The game never truly fell off of my radar though, and I always wanted to give it another shot. Observer’s world, with its blend of cyberpunk and horror, were right up my alley. It’s exactly the kind of dark sci-fi setting I usually gravitate to. But enough time passed, and when a remaster of the game was announced for PS5 and Xbox Series X, I decided I could wait a little longer.
I’m really glad I did.
Observer: System Redux is not without issue. On Xbox Series X it still has performance hitches—though now we are talking about dips below 60fps, rather than the single digit slideshows I was subjected to on PS4.

It still has enough unwanted Game Over screens to feel disruptive, but the fast loading on the new consoles will get you back into the action more quickly. The stealth sequences are smoothed out quite a bit, but I’d be happier to see fail states removed from the game entirely. They don’t add anything to the horror or tension of the game at all. Observer is much better at setting a mood and tone before walking you into effective, scripted jump scares.
Complaints aside, this is an improved version of a game that was already promising. Observer tells the story of Dan Lazarski, an augmented detective that can jump into the minds of suspects via microchip implants.
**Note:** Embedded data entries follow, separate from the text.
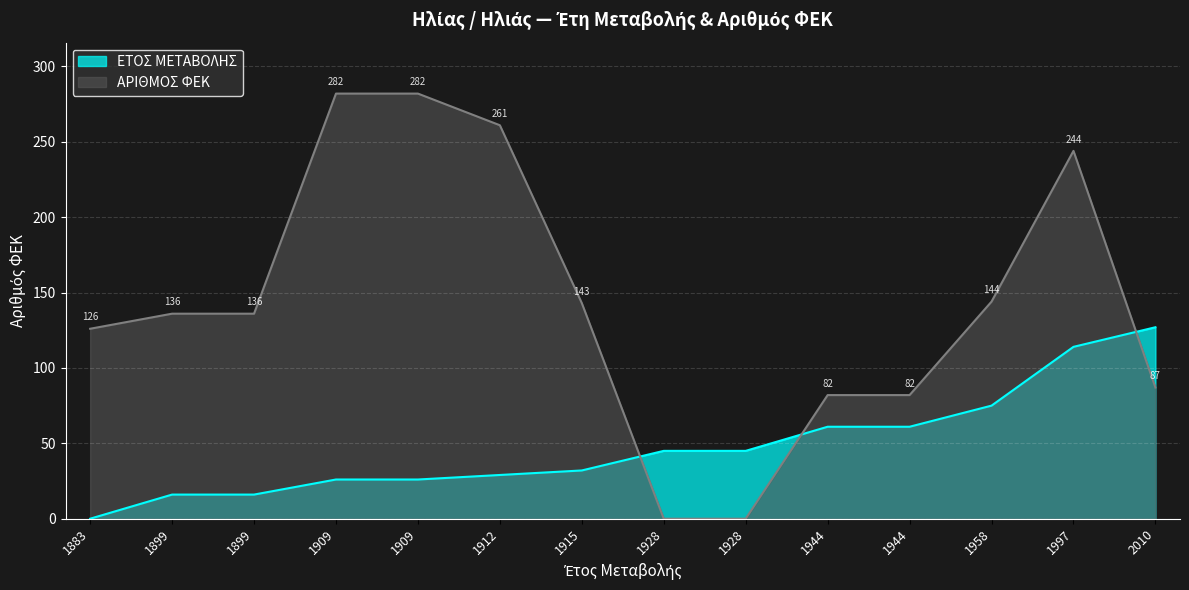

What is the difference between the second highest and minimum values in the ΕΤΟΣ ΜΕΤΑΒΟΛΗΣ series?

114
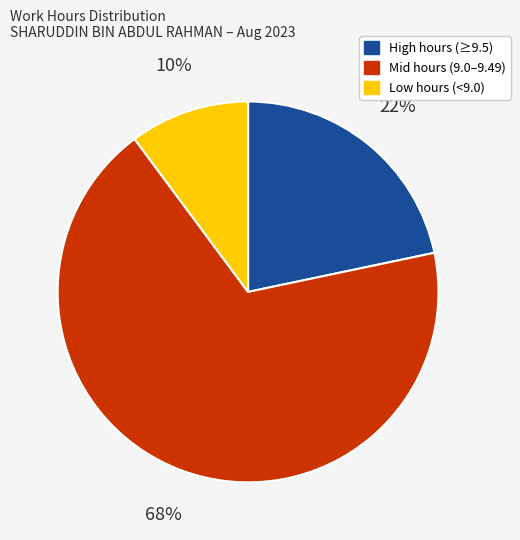

How many segments does this pie chart have?

3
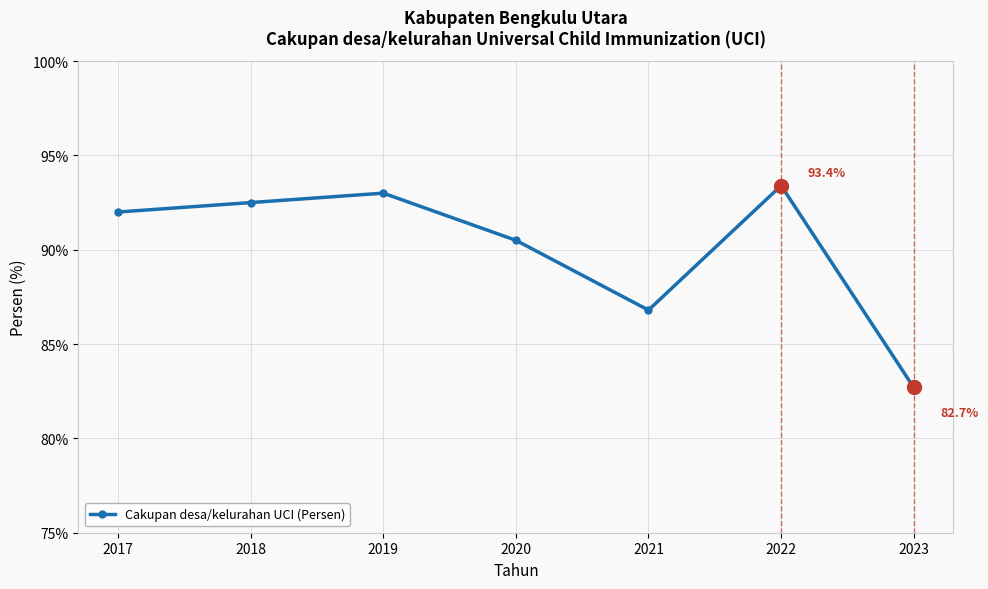

What is the difference between the maximum and minimum values?

10.7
After a bizarre call from his estranged son, Dan makes his way to his son’s apartment complex. Shortly after entering the building, it goes on lockdown, leaving him no choice but to search for answers.
As you explore the complex, you can ring doorbells and speak to the tenants, get to know the landlord, and open up a variety of side cases. Outside of some intentionally locked doors, you’re given access to most of the building early on, allowing for a good chunk of non-linear detective work.
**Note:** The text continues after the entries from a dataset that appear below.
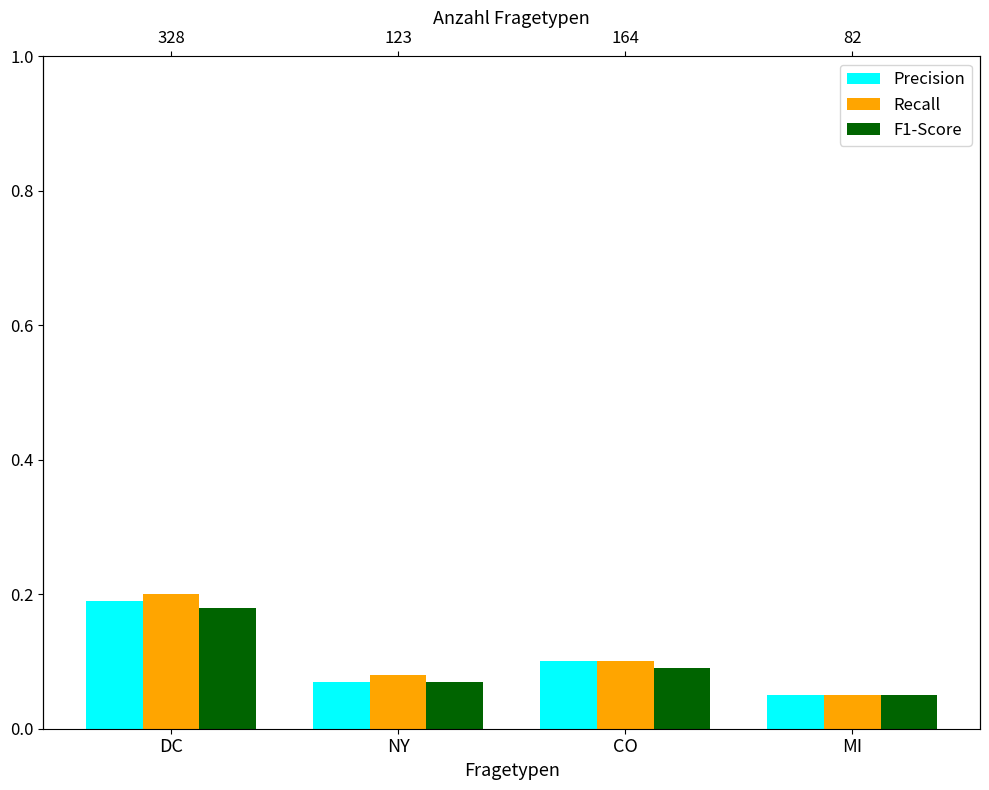

What is the total value across all series at NY?

0.2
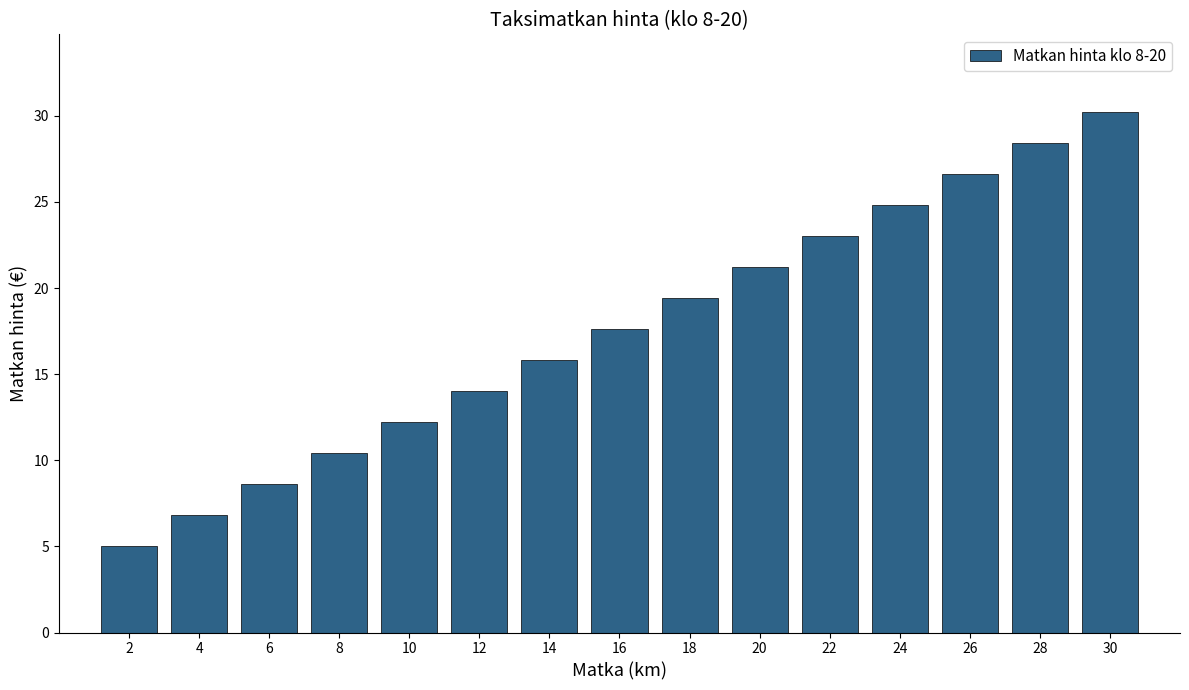

Reading right to left, what are all the values shown in this chart?

30=30.2	28=28.4	26=26.6	24=24.8	22=23.0	20=21.2	18=19.4	16=17.6	14=15.8	12=14.0	10=12.2	8=10.4	6=8.6	4=6.8	2=5.0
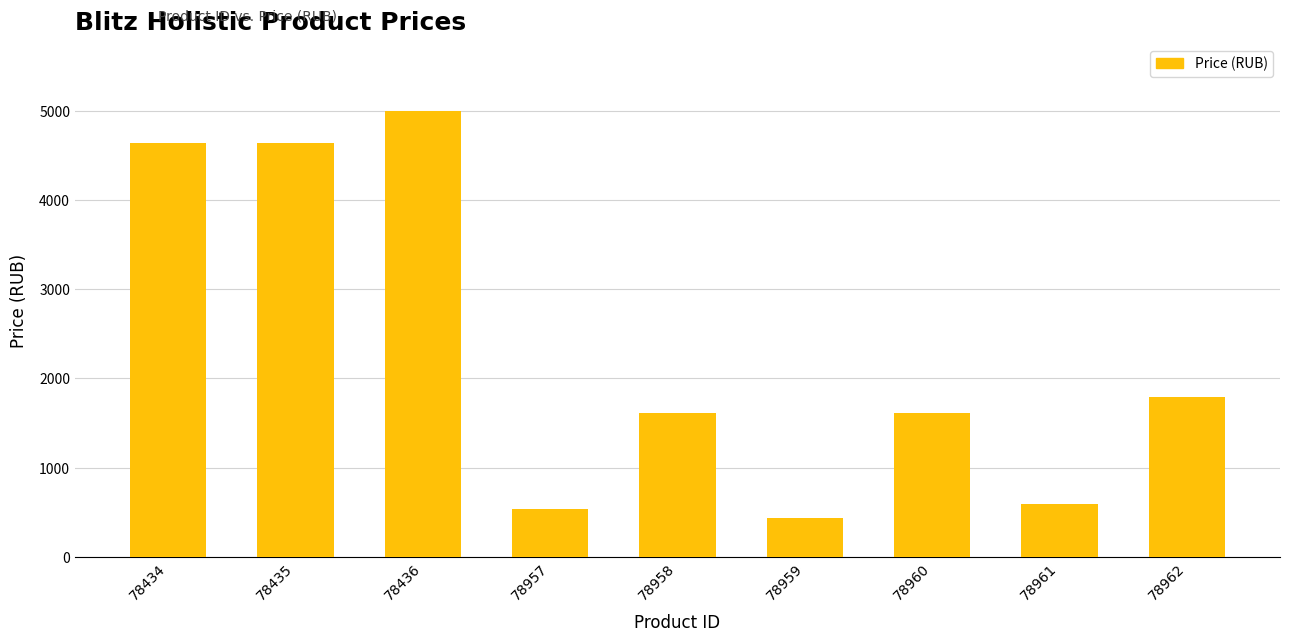

The chart shows a value of 328.3 at 78958. True or false?

False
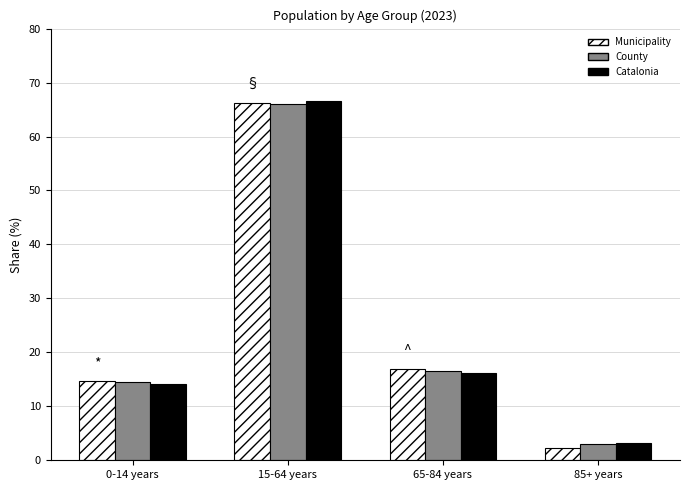

What is the minimum value shown in the chart?

2.2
This is where the game is at its best. System Redux adds 3 side cases, and those, plus the originals are all worth pursuing. Each story features some new cyberpunk future dystopian nightmare, from body snatching, to black market organ donors, and creepy sex robots. Each side case adds a new wrinkle to Observer’s grimey underworld, building around lore that makes it feel like a real lived-in environment.
Dan is voiced by the late Rutger Hauer. While his performance as a sort of gravelly, tired detective feels phoned in at first, I grew to love it in the end. Dan is an endearing, mumbling old dad, cracking lame jokes under his breath to the tenants he’s interrogating, and genuinely trying his best to help people in a shitty situation. It lends credence and a little needed warmth to a world that’s almost entirely dark.
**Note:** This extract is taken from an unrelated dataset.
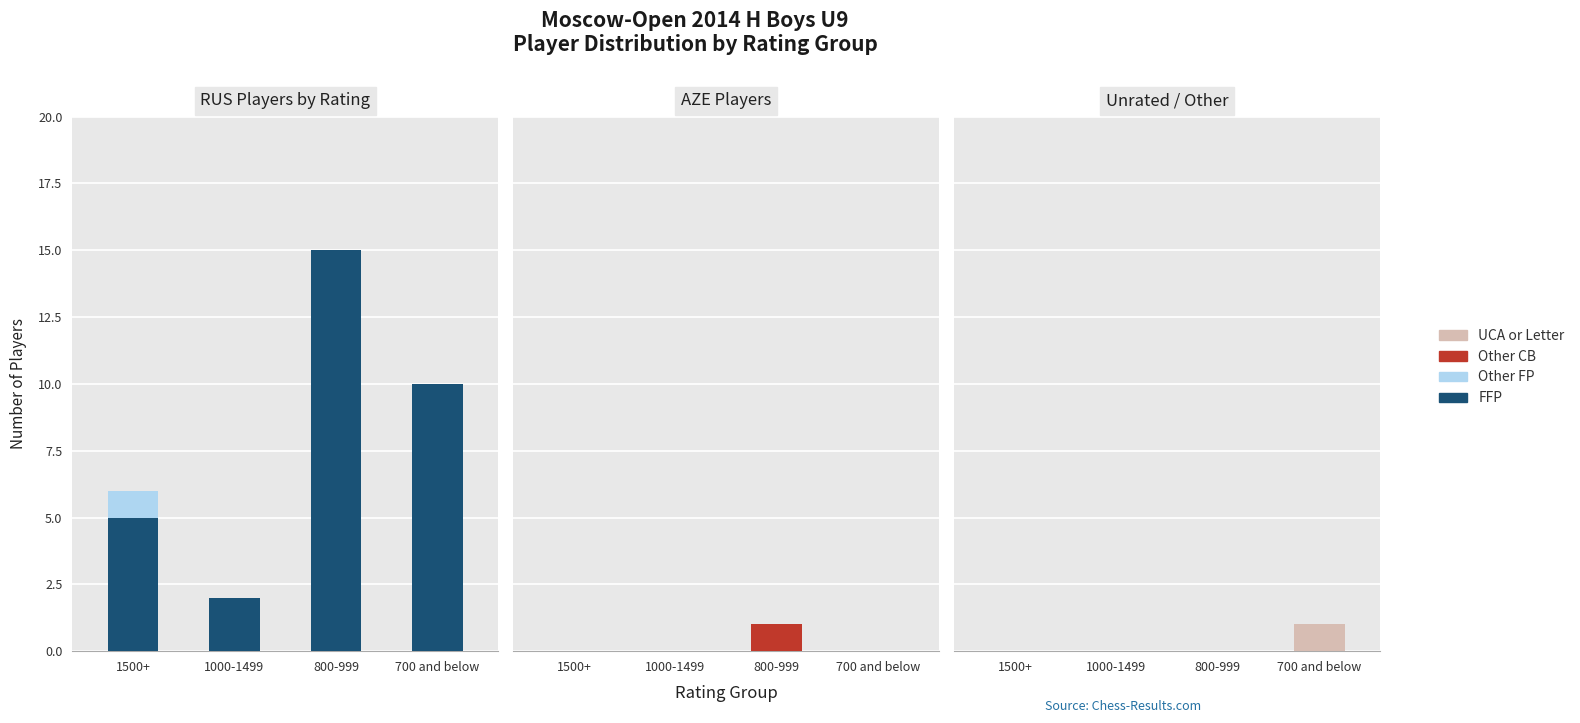

What is the difference between the maximum and minimum values in the Other FP series?

1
This bit of humanity, alongside the non-linear investigation and world-building side cases, made this far and away my favorite of developer Bloober Team’s horror games. Layers of Fear (and in fact many similar horror games) tended to get lost in the spectacle of trying to scare the player. But it’s the immersion in the world and the series of small stories that will stick with me here.

In fact, my biggest qualm with the updated version of Observer, now that many other issues are fixed, is that the back third of the game just isn’t as strong as the rest of it. As the lines between what is real and what is imagined become blurred for Dan, the story begins to drift down a linear path of surreal visual noise. It has direct visual references to Layers of Fear, and it starts to feel as slight and forgettable as many of the sequences from that game.
To illustrate my point, while I could tell you a story about all the different cases in the early sections of the game, when I replayed the ending sequence to see the alternate ending, it felt like I was doing some of it for the first time. I literally played this section of the game 20 minutes prior and I’d already forgotten what it looked like.
Perhaps it’s for the best that the weak sections of the game are forgettable and the detective work in the first two-thirds is what I will take away with me. Observer is a game worth playing, and even if the ending falters a bit, I wholeheartedly recommend it to anyone who thinks the idea of cyberpunk horror sounds cool.
Now that most of the frustrating edges are sanded off (outside of one drawn out stealth sequence early on and a couple quick trial-and-error moments later on) and this remake standing as one of the few fully next-gen games at PS5 and Xbox Series X launch, if you have the means, there is no better time to give this game a shot. I was so glad I did, and happy I waited to play this version of the game.